**Your assignment**
What you give must be the lines from the one containing "ολόκληρη τη σειρά, του δόθηκε μισθός 6,92" through the last line of the listing below, exactly, with nothing else and no pictures.

**Listed records**
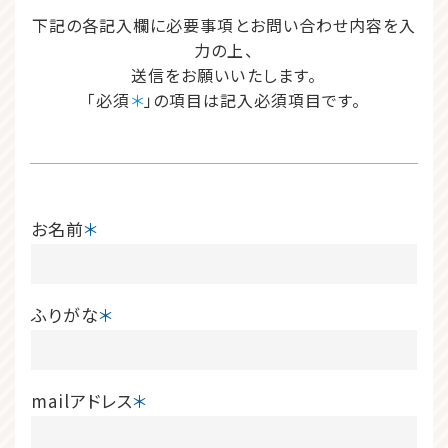
下記の各記入欄に必要事項とお問い合わせ内容を入
力の上、
送信をお願いいたします。
｢必須
＊
」の項目は記入必須項目です。
お名前
＊
ふりがな
＊
mailアドレス
＊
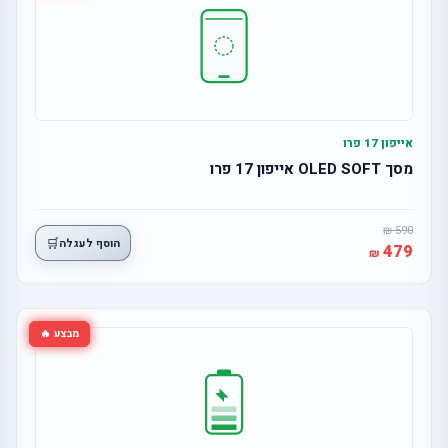
אייפון 17 פרו
מסך OLED SOFT אייפון 17 פרו
590
🛒
הוסף לעגלה
479
מבצע 🔥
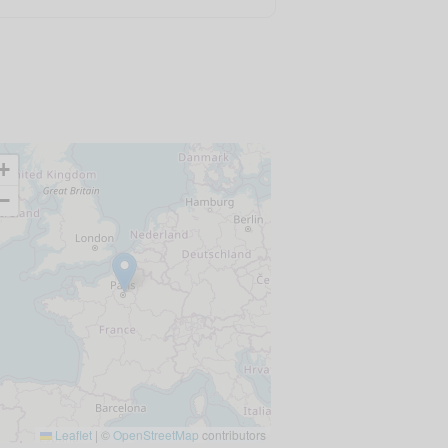
+
−
Leaflet
|
©
OpenStreetMap
contributors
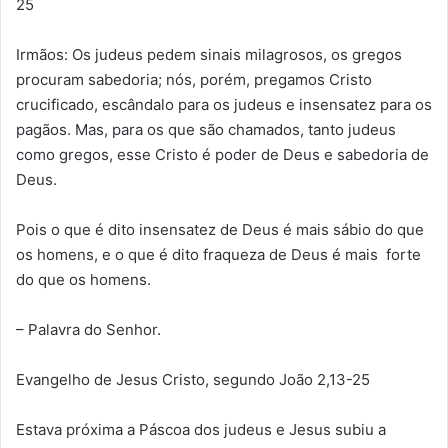
25
Irmãos: Os judeus pedem sinais milagrosos, os gregos
procuram sabedoria; nós, porém, pregamos Cristo
crucificado, escândalo para os judeus e insensatez para os
pagãos. Mas, para os que são chamados, tanto judeus
como gregos, esse Cristo é poder de Deus e sabedoria de
Deus.
Pois o que é dito insensatez de Deus é mais sábio do que
os homens, e o que é dito fraqueza de Deus é mais forte
do que os homens.
– Palavra do Senhor.
Evangelho de Jesus Cristo, segundo João 2,13-25
Estava próxima a Páscoa dos judeus e Jesus subiu a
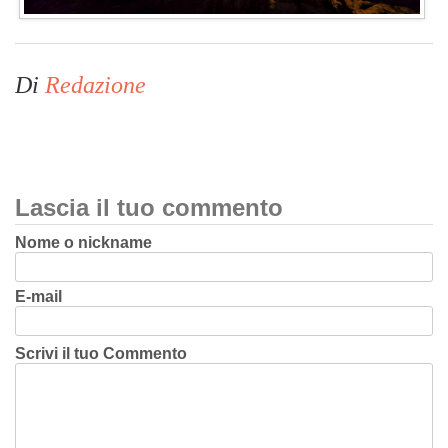
Di
Redazione
Lascia il tuo commento
Nome o nickname
E-mail
Scrivi il tuo Commento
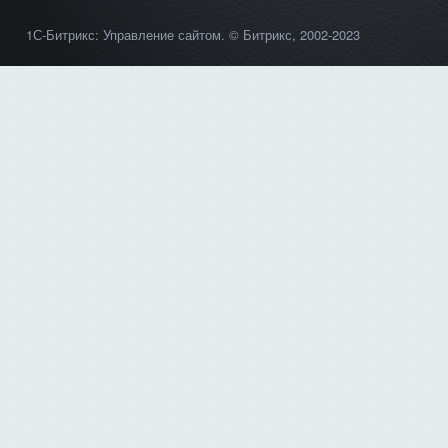
1С-Битрикс: Управление сайтом
. © Битрикс, 2002-2023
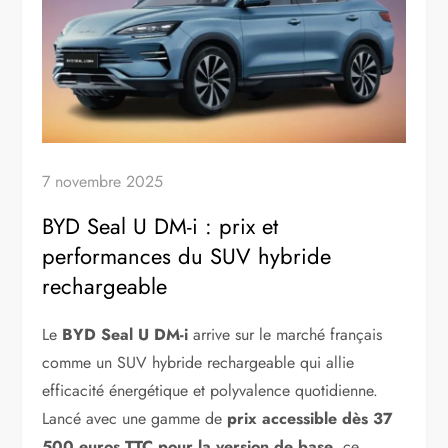
7 novembre 2025
BYD Seal U DM-i : prix et
performances du SUV hybride
rechargeable
Le
BYD Seal U DM-i
arrive sur le marché français
comme un SUV hybride rechargeable qui allie
efficacité énergétique et polyvalence quotidienne.
Lancé avec une gamme de
prix accessible dès 37
500 euros TTC pour la version de base
, ce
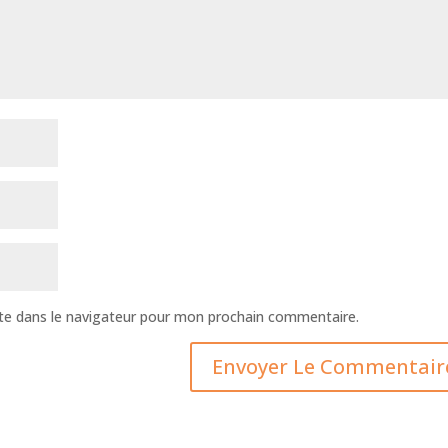
te dans le navigateur pour mon prochain commentaire.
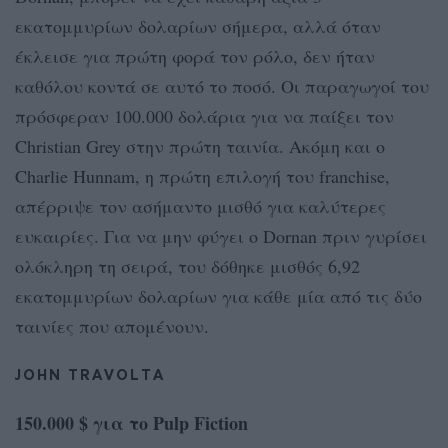
εκατομμυρίων δολαρίων σήμερα, αλλά όταν
έκλεισε για πρώτη φορά τον ρόλο, δεν ήταν
καθόλου κοντά σε αυτό το ποσό. Οι παραγωγοί του
πρόσφεραν 100.000 δολάρια για να παίξει τον
Christian Grey στην πρώτη ταινία. Ακόμη και ο
Charlie Hunnam, η πρώτη επιλογή του franchise,
απέρριψε τον ασήμαντο μισθό για καλύτερες
ευκαιρίες. Για να μην φύγει ο Dornan πριν γυρίσει
ολόκληρη τη σειρά, του δόθηκε μισθός 6,92
εκατομμυρίων δολαρίων για κάθε μία από τις δύο
ταινίες που απομένουν.
JOHN TRAVOLTA
150.000 $ για το Pulp Fiction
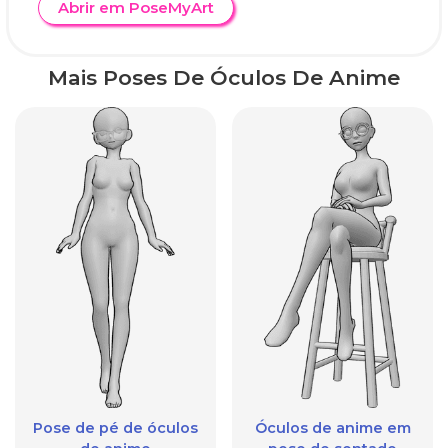
Abrir em PoseMyArt
Mais Poses De Óculos De Anime
Pose de pé de óculos
Óculos de anime em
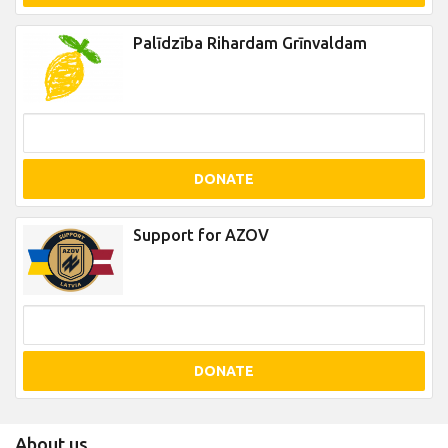
Palīdzība Rihardam Grīnvaldam
DONATE
Support for AZOV
DONATE
About us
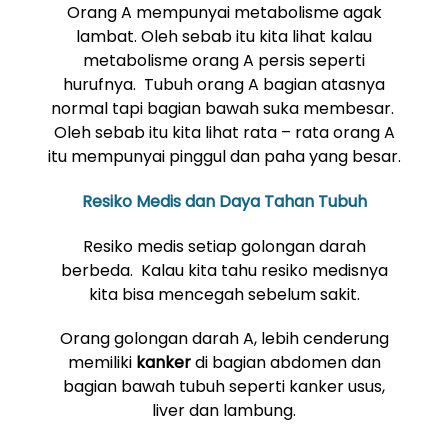
Orang A mempunyai metabolisme agak
lambat. Oleh sebab itu kita lihat kalau
metabolisme orang A persis seperti
hurufnya. Tubuh orang A bagian atasnya
normal tapi bagian bawah suka membesar.
Oleh sebab itu kita lihat rata – rata orang A
itu mempunyai pinggul dan paha yang besar.
Resiko Medis dan Daya Tahan Tubuh
Resiko medis setiap golongan darah
berbeda. Kalau kita tahu resiko medisnya
kita bisa mencegah sebelum sakit.
Orang golongan darah A, lebih cenderung
memiliki
kanker
di bagian abdomen dan
bagian bawah tubuh seperti kanker usus,
liver dan lambung.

**Exercise answer**
ολόκληρη τη σειρά, του δόθηκε μισθός 6,92
εκατομμυρίων δολαρίων για κάθε μία από τις δύο
ταινίες που απομένουν.
JOHN TRAVOLTA
150.000 $ για το Pulp Fiction
Abrir em PoseMyArt
Mais Poses De Óculos De Anime
Pose de pé de óculos
Óculos de anime em
Palīdzība Rihardam Grīnvaldam
DONATE
Support for AZOV
DONATE
About us
Orang A mempunyai metabolisme agak
lambat. Oleh sebab itu kita lihat kalau
metabolisme orang A persis seperti
hurufnya. Tubuh orang A bagian atasnya
normal tapi bagian bawah suka membesar.
Oleh sebab itu kita lihat rata – rata orang A
itu mempunyai pinggul dan paha yang besar.
Resiko Medis dan Daya Tahan Tubuh
Resiko medis setiap golongan darah
berbeda. Kalau kita tahu resiko medisnya
kita bisa mencegah sebelum sakit.
Orang golongan darah A, lebih cenderung
memiliki
kanker
di bagian abdomen dan
bagian bawah tubuh seperti kanker usus,
liver dan lambung.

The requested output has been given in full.